First, I genuinely enjoy being there to support my son and his team. Second, I’ve optimized the downtime. I now pack a book or my laptop, and spend the hours in between his races doing some uninterrupted vibe-coding or reading. There is something incredibly peaceful about telling an AI agent to write code to the background soundtrack of splashing water and cheering parents.

But let’s be honest about the system architecture here: the only reason I get this uninterrupted focus block is because of my husband, John. Since he actually swam on a team back in middle school, he is a proud, fully-initiated swim dad. He plays a much bigger role in this entire operation than I do—handling the logistics, the prep, and the heavy lifting—while I mostly get to sit back, enjoy the ride, and vibe-code.

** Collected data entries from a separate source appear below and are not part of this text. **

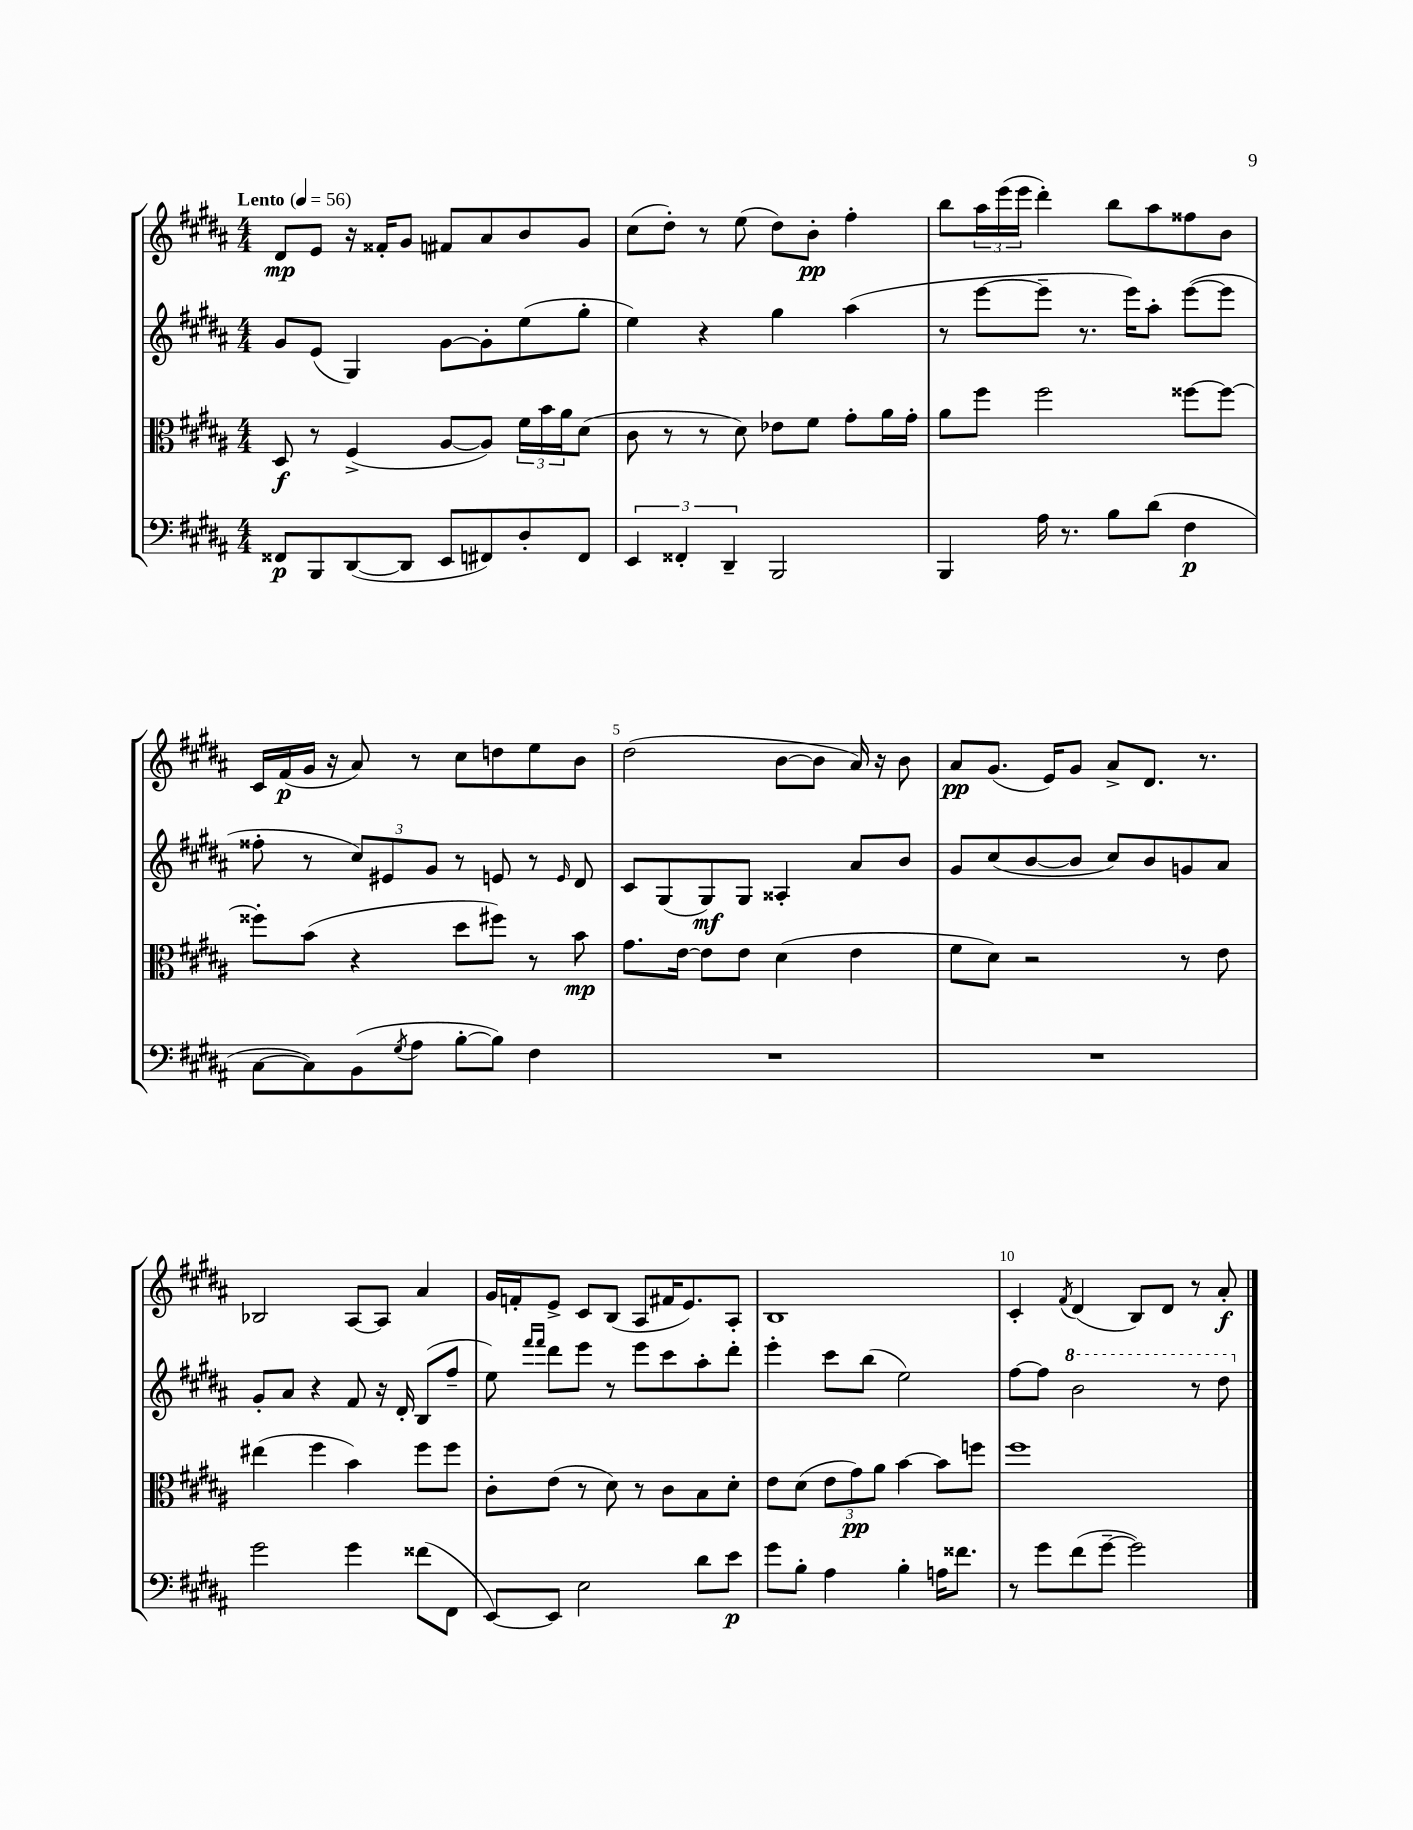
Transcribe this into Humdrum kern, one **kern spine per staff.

**kern	**dynam	**kern	**dynam	**kern	**dynam	**kern	**dynam
*part4	*part4	*part3	*part3	*part2	*part2	*part1	*part1
*staff4	*staff4	*staff3	*staff3	*staff2	*staff2	*staff1	*staff1
*clefF4	*	*clefC3	*	*clefG2	*	*clefG2	*
*k[f#c#g#d#a#]	*	*k[f#c#g#d#a#]	*	*k[f#c#g#d#a#]	*	*k[f#c#g#d#a#]	*
*M4/4	*	*M4/4	*	*M4/4	*	*M4/4	*
*MM56	*	*MM56	*	*MM56	*	*MM56	*
=1	=1	=1	=1	=1	=1	=1	=1
!	!	!	!	!	!	!LO:TX:a:B:t=Lento	!
8FF##X/L	p	8D#/	f	8g#/L	.	8d#/L	mp
8BBB/	.	8r	.	(8e/J	.	8e/J	.
([8DD#/	.	(4F#^/	.	4G#/)	.	16r	.
.	.	.	.	.	.	16f##X'/KL	.
8DD#/J]	.	.	.	.	.	8g#/J	.
8EE/L	.	[8A#/L	.	[8g#\L	.	8f#X/L	.
8FF#X/)	.	8A#/J])	.	8g#'\]	.	8a#/	.
8D#'/	.	24f#\LL	.	(8ee\	.	8b/	.
.	.	24b\	.	.	.	.	.
.	.	24a#\J	.	.	.	.	.
8FF#/J	.	(8d#\J	.	8gg#'\J	.	8g#/J	.
=2	=2	=2	=2	=2	=2	=2	=2
6EE/	.	8c#\	.	4ee\)	.	(8cc#\L	.
.	.	8r	.	.	.	8dd#'\J)	.
6FF##X'/	.	.	.	.	.	.	.
.	.	8r	.	4r	.	8r	.
6DD#~/	.	.	.	.	.	.	.
.	.	8d#\)	.	.	.	(8ee\	.
2BBB/	.	8e-X\L	.	4gg#\	.	8dd#\L)	.
.	.	8f#\J	.	.	.	8b'\J	pp
.	.	8g#'\L	.	(4aa#\	.	4ff#'\	.
.	.	16a#\L	.	.	.	.	.
.	.	16g#'\JJ	.	.	.	.	.
=3	=3	=3	=3	=3	=3	=3	=3
4BBB/	.	8a#\L	.	8r	.	8bb\L	.
.	.	8ff#\J	.	[8eee\L	.	24aa#\L	.
.	.	.	.	.	.	(24eee\	.
.	.	.	.	.	.	24eee\JJ	.
16A#\	.	2ff#\	.	8eee~\J]	.	4ddd#'\)	.
8.r	.	.	.	.	.	.	.
.	.	.	.	8.r	.	.	.
8B\L	.	.	.	.	.	8bb\L	.
.	.	.	.	16eee\KL)	.	.	.
(8d#\J	.	.	.	8aa#'\J	.	8aa#\	.
4F#\	p	[8ff##X\L	.	([8eee\L	.	8ff##X\	.
.	.	8ff##\J_	.	8eee\J]	.	8b\J	.
!!LO:LB:g=z
=4	=4	=4	=4	=4	=4	=4	=4
[8C#\L	.	8ff##X'\L]	.	8ff##X'\	.	16c#/LL	.
.	.	.	.	.	.	(16f#/	p
8C#\])	.	(8b\J	.	8r	.	16g#/JJ	.
.	.	.	.	.	.	16r	.
(8BB\	.	4r	.	12cc#/L)	.	8a#/)	.
.	.	.	.	12e#X/	.	.	.
8qG#/	.	.	.	.	.	.	.
8A#\J	.	.	.	.	.	8r	.
.	.	.	.	12g#/J	.	.	.
[8B'\L	.	8dd#\L	.	8r	.	8cc#\L	.
8B\J])	.	8ff#X\J)	.	8en/	.	8ddn\	.
4F#\	.	8r	.	8r	.	8ee\	.
.	.	.	.	16qqe/	.	.	.
.	.	8b\	mp	8d#/	.	8b\J	.
=5	=5	=5	=5	=5	=5	=5	=5
1r	.	8.g#\L	.	8c#/L	.	(2dd#\	.
.	.	.	.	(8G#/	.	.	.
.	.	[16e\Jk	.	.	.	.	.
.	.	8e\L]	.	8G#/)	mf	.	.
.	.	8e\J	.	8G#/J	.	.	.
.	.	(4d#\	.	4A##X'/	.	[8b\L	.
.	.	.	.	.	.	8b\J]	.
.	.	4e\	.	8a#/L	.	16a#/)	.
.	.	.	.	.	.	16r	.
.	.	.	.	8b/J	.	8b\	.
=6	=6	=6	=6	=6	=6	=6	=6
1r	.	8f#\L	.	8g#/L	.	8a#/L	pp
.	.	8d#\J)	.	(8cc#/	.	(8.g#/J	.
.	.	2r	.	[8b/	.	.	.
.	.	.	.	.	.	16e/KL)	.
.	.	.	.	8b/J]	.	8g#/J	.
.	.	.	.	8cc#/L)	.	8a#^/L	.
.	.	.	.	8b/	.	8.d#/J	.
.	.	8r	.	8gn/	.	.	.
.	.	.	.	.	.	8.r	.
.	.	8e\	.	8a#/J	.	.	.
!!LO:LB:g=z
=7	=7	=7	=7	=7	=7	=7	=7
2g#\	.	(4ee#X\	.	8g#'/L	.	2B-X/	.
.	.	.	.	8a#/J	.	.	.
.	.	4ff#\	.	4r	.	.	.
4g#\	.	4b\)	.	8f#/	.	[8A#/L	.
.	.	.	.	16r	.	8A#/J]	.
.	.	.	.	16d#'/	.	.	.
(8f##X\L	.	8ff#\L	.	(8B/L	.	4a#/	.
8FF#\J	.	8ff#\J	.	8ff#~/J	.	.	.
=8	=8	=8	=8	=8	=8	=8	=8
[8EE/L)	.	8c#'\L	.	8ee\)	.	16g#/LL	.
.	.	.	.	.	.	16fn'/J	.
.	.	.	.	16qqfff#/LL	.	.	.
.	.	.	.	16qqfff#/JJ	.	.	.
8EE/J]	.	(8e\J	.	8ddd#\L	.	8e^/J	.
2E\	.	8r	.	8eee\J	.	8c#/L	.
.	.	8d#\)	.	8r	.	(8B/J	.
.	.	8r	.	8eee\L	.	8A#/L	.
.	.	8c#\L	.	8ccc#\	.	16f#X/K	.
.	.	.	.	.	.	8.e/)	.
8d#\L	.	8B\	.	8aa#'\	.	.	.
8e\J	p	8d#'\J	.	8ddd#'\J	.	8A#'/J	.
=9	=9	=9	=9	=9	=9	=9	=9
8g#\L	.	8e\L	.	4eee'\	.	1B	.
8B'\J	.	(8d#\J	.	.	.	.	.
4A#\	.	12e\L	.	8ccc#\L	.	.	.
.	.	12g#\)	pp	.	.	.	.
.	.	.	.	(8bb\J	.	.	.
.	.	12a#\J	.	.	.	.	.
4B'\	.	[4b\	.	2ee\)	.	.	.
16An\KL	.	8b\L]	.	.	.	.	.
8.f##X\J	.	.	.	.	.	.	.
.	.	8ffn\J	.	.	.	.	.
=10	=10	=10	=10	=10	=10	=10	=10
8r	.	1ff#	.	[8ff#\L	.	4c#'/	.
8g#\L	.	.	.	8ff#\J]	.	.	.
.	.	.	.	.	.	8qf#/	.
*	*	*	*	*8va	*	*	*
(8f#\	.	.	.	2bb\	.	(4d#/	.
[8g#~\J	.	.	.	.	.	.	.
2g#\])	.	.	.	.	.	8B/L)	.
.	.	.	.	.	.	8d#/J	.
.	.	.	.	8r	.	8r	.
.	.	.	.	8ddd#\	.	8a#'/	f
*	*	*	*	*X8va	*	*	*
==	==	==	==	==	==	==	==
*-	*-	*-	*-	*-	*-	*-	*-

It turns out, having this low-key, supportive community is a great way to scale your parenting support system, and it’s actually a pretty fun way to spend a Saturday.

5. Scaling Ambitions

Watching Remy’s confidence grow has been the best experience. His form is getting sharper every week—so much so that the coaches have started asking him to “demo” strokes in front of the other kids. For a seven-year-old, having an authority figure point to your technique as the gold standard is the ultimate validation. It’s a massive confidence booster, and we are so incredibly thankful to the coaches for recognizing his effort.

Naturally, his goals are scaling up fast.

His current roadmap:

  • Be faster than Mama (ETA: Next year).
  • Be faster than Dada (ETA: The year after).
  • The Olympics (Long-term).

Whether he reaches the Olympics or just ends up with a very large box of ribbons, seeing him pridefully track his own progress is the real win. In parenting, sometimes the best optimization is just giving them the space to find their own “why.”

Disclaimer: as a busy and lazy mom (my work has been 10x busier these days!) I co-wrote this with Gemini. Also kudos to Gemini for fixing the auto-deploy function from Github functions with Firebase, so now I can just chat-copy and not deal with installing hugo locally and dealing with manual deployment anymore.

That being said, I do hope to write more about parenting, now that AI has removed some of the tedious work!